++++ EXTRACT TO READ
Pathway to the Future: How Workforce Development and Quality Jobs Can Promote Quality Care Conference Package. Pueblo Project Health

05/01/2004

Grant amount: $715,402

Leveraged amount: $595,062 from grantee and state and local governments

Grantee: Pueblo Community College, Pueblo, Colorado

Key partners: Pueblo Work Link (One-Stop Career Center), Trinidad State Junior College, Parkview Episcopal Medical Center

Grant activities will take place in Colorado's Pueblo, Costilla, Conejos, and Alamosa Counties.

Challenge
A shortage of medical personnel in rural Colorado, communities is compounded by two key challenges. First, many rural communities have Emergency Medical Services comprised of volunteer personnel, who often leave to pursue paid employment elsewhere. In addition, there are no training programs in rural Colorado to prepare health care practitioners.

Addressing the Challenge
With its $715,402 grant, Pueblo Project HEALTH addresses this shortage by bringing training opportunities to outlying areas, and helps volunteer medical personnel secure paid employment. Pueblo Project HEALTH combines the Emergency Medical and Respiratory Care positions into one hybrid curriculum, and administers their training through traditional classroom instruction, distance learning technology, and mobile clinical experiences. Graduates will be able to secure employment in Respiratory Care and serve as volunteer Emergency Medical Technicians. This project will assist counties that have been designated as Health Professional Shortage Areas and Medically Underserved Areas, and will target minority/disadvantaged individuals.
++++++++
++++ SOURCE INFORMATION
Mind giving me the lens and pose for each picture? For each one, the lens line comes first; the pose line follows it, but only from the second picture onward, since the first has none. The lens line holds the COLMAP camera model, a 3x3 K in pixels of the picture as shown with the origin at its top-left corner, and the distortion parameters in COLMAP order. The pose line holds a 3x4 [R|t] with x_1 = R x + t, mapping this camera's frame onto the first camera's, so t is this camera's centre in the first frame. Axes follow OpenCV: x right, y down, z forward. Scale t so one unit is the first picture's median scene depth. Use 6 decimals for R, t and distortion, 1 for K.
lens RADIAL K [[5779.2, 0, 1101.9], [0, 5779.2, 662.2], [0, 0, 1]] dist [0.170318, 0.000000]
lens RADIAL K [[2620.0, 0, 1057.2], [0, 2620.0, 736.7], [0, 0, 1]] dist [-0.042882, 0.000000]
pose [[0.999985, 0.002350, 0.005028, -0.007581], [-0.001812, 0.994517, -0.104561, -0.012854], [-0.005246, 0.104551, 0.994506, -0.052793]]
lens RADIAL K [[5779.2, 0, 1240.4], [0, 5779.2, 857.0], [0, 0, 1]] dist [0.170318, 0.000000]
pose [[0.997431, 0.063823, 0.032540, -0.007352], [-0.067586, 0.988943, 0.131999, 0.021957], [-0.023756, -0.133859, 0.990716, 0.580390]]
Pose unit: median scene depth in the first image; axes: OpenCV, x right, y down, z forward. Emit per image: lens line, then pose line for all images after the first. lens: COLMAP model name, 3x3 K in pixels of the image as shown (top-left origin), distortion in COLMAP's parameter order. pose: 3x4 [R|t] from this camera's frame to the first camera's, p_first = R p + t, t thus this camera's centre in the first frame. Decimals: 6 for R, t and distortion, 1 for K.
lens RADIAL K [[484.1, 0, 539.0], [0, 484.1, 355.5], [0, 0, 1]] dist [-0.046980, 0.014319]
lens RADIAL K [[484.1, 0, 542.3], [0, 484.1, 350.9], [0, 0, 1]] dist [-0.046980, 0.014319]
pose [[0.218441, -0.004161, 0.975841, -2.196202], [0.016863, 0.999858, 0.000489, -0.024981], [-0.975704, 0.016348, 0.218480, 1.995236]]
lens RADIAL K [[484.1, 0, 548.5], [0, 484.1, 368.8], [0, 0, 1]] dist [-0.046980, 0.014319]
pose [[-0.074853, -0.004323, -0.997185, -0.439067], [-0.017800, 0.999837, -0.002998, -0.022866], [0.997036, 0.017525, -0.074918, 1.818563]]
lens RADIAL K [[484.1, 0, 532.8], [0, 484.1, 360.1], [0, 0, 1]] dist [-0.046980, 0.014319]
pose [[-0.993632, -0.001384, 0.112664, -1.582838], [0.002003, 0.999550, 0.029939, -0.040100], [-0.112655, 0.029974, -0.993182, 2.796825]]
++++++++
→ **REQUIRED ACTION**:
Answer these questions using the Pueblo Project HEALTH grant summary:
(a) Which institution is named as the grantee?
(b) What leveraged amount is listed, and from what sources?
(c) Which two positions does the project combine into one hybrid curriculum?

→ **SOLUTION TO THE EXERCISE**:
(a) Pueblo Community College, Pueblo, Colorado.
(b) $595,062, from the grantee and state and local governments.
(c) The Emergency Medical and Respiratory Care positions.